Progressives adopt this work of 'instructing the ignorant' with vigor. They lobby and march, infiltrate and indoctrinate to get their messages to the unenlightened, and work to punish those who do not comply with their ideology. Those who are poorly catechized and who have given themselves over to the world find themselves to be easy targets for such secular 'instruction.' But who will do the work of the Church, that of instructing those ignorant in the faith, and bearing the brunt of pushback when doing the tough love work of admonishing the sinner? Many times, the need for instruction and admonition far outweighs the capacity of those going out into the mission field. Yet, we are still called, and shouldering the weight of that call of Christ may very well be our cross to bear. A joy and a privilege, yes. But demanding work as well.
When reading accounts of exorcists who do the Church's work of casting out demons in the name of Jesus, what strikes me is just how tiring it can be. The time and energy, the physical demands, and the overwhelming numbers of afflicted in relation to those able to help them--it's real work, and demanding work as well. But for those who are on the receiving end of such deliverance, the minister who has undertaken this work has literally saved their life, ransomed them from death, by the power of Christ.
If we don't speak the truth to those who need to hear it, who will? If we don't instruct those who know only the basics of faith and about the gift of salvation, who will? If we don't take the beating and the pushback from those whom we love when we call them out because of our love for them, who will?
I recently was in the position of feeling the need to instruct my father in the Faith concerning the nature of sin and the Church's teaching on Confession because of some erroneous beliefs. It's one thing when you are instructing strangers, but sometimes with our own family it can be very awkward. It was very uncomfortable for me, and I was very reluctant to do so.
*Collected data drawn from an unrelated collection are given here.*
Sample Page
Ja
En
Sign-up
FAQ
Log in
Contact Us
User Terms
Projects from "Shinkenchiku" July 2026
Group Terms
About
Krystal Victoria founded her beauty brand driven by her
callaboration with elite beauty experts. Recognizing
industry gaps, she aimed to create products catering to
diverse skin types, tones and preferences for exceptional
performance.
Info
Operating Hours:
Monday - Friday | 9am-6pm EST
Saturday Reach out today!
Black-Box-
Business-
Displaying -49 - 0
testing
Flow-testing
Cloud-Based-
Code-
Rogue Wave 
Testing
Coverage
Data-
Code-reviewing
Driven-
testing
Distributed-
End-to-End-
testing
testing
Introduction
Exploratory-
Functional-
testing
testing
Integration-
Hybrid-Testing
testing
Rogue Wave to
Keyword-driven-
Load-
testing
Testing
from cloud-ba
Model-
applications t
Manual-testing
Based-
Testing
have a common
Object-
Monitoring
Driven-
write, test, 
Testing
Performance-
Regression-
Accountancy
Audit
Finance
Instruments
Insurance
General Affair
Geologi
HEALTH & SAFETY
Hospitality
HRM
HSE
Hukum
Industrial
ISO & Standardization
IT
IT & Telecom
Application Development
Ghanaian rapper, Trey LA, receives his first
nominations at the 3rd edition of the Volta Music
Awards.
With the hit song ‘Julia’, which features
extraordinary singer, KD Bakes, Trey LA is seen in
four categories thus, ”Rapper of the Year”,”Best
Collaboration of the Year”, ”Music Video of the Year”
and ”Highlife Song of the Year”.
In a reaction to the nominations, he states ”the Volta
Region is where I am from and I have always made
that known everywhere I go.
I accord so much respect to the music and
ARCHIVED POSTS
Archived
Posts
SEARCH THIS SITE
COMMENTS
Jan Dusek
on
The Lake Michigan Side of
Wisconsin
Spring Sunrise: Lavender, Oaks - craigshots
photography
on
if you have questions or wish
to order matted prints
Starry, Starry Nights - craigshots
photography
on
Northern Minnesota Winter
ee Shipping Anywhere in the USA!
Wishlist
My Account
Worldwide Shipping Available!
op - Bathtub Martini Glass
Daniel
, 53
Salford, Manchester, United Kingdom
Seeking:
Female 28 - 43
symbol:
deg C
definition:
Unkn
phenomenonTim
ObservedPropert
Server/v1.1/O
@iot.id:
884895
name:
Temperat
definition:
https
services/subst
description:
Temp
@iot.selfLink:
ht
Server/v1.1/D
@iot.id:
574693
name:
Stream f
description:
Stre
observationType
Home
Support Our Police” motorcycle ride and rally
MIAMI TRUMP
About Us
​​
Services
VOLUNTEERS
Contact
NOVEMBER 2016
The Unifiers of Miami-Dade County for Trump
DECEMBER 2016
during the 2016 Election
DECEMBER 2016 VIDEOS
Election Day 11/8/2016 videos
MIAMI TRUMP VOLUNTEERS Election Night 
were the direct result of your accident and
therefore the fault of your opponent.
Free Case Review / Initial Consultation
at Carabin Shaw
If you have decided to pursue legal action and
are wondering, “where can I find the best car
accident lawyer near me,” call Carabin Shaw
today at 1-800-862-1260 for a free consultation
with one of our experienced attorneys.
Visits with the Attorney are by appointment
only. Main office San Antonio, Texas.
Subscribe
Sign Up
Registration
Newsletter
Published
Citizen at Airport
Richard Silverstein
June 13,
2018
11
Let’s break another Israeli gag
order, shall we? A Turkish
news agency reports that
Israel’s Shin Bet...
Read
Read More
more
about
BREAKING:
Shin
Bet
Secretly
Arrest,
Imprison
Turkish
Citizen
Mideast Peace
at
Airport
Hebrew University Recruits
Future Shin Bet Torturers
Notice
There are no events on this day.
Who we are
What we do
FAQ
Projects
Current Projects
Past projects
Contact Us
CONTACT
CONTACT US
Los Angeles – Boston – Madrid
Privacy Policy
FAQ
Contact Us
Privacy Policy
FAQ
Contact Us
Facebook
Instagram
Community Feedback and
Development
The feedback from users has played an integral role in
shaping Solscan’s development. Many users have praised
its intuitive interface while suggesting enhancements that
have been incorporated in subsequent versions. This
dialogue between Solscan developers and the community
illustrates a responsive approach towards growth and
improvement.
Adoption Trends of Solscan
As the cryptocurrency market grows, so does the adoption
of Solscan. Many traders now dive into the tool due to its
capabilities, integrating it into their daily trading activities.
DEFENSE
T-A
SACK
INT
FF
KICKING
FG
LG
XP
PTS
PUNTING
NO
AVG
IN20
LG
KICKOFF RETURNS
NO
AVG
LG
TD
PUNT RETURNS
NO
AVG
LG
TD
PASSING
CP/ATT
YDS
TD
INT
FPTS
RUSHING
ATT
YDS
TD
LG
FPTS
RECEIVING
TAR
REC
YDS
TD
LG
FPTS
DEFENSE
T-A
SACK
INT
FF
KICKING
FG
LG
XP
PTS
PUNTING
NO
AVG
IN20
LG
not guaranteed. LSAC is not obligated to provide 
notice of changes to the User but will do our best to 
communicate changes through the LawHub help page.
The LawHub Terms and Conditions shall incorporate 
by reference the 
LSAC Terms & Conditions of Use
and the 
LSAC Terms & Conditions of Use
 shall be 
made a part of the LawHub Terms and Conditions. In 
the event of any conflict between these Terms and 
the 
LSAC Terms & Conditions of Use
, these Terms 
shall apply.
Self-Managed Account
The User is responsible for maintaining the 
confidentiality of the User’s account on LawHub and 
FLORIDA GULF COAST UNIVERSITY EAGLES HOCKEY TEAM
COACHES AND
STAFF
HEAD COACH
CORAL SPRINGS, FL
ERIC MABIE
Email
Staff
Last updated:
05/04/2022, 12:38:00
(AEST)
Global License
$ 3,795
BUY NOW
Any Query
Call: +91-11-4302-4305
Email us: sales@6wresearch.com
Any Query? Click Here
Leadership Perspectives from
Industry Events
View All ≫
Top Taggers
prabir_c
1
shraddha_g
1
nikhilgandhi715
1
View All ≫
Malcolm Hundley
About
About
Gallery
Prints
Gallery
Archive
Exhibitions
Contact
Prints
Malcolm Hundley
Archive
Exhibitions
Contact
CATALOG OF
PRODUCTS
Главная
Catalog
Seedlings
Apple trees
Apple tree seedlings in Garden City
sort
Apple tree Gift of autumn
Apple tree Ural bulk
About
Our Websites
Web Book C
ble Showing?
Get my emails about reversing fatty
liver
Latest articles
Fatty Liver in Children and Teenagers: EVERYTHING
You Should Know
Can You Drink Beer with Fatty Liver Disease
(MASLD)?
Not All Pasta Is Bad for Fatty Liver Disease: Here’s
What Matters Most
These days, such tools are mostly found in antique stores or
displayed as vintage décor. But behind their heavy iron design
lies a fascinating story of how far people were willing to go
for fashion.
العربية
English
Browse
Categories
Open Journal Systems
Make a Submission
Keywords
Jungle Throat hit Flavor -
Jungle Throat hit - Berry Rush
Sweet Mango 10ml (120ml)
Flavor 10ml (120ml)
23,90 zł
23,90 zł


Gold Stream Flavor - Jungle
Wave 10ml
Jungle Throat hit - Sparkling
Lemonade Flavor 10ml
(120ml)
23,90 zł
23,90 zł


I literally had to pray hard about it and force myself to obey the urging of my conscience and write him. Because my house was generally in order, I was able to come at it from a place of love and concern, and not judgement or condemnation. But it still took an investment of time and effort and an uncertainty in how he would respond. Thankfully, he was open and grateful for the long email, and it was the kick he needed to get his own spiritual house in order that might not have happened otherwise.
You are the hands and feet of Christ, and hands and feet are made to work and march. Performing the Works of Mercy is our duty as Christians, even when it's a grind and we'd rather not by staying silent or by staying home. We work by grace, propelled by the Holy Spirit, and sustained by prayer. But it's called 'work' for a reason--it takes effort and sacrifice, and opens us up to pushback and disappointment as well. But like Paul, we should consider it a woe to us if we do not preach the gospel, since we are compelled by God to do it (1 Cor 9:16). We need to love our brothers and sisters, our families, and even those we have never met, enough to put ourselves out there an do the work Christ calls us to--the works of mercy.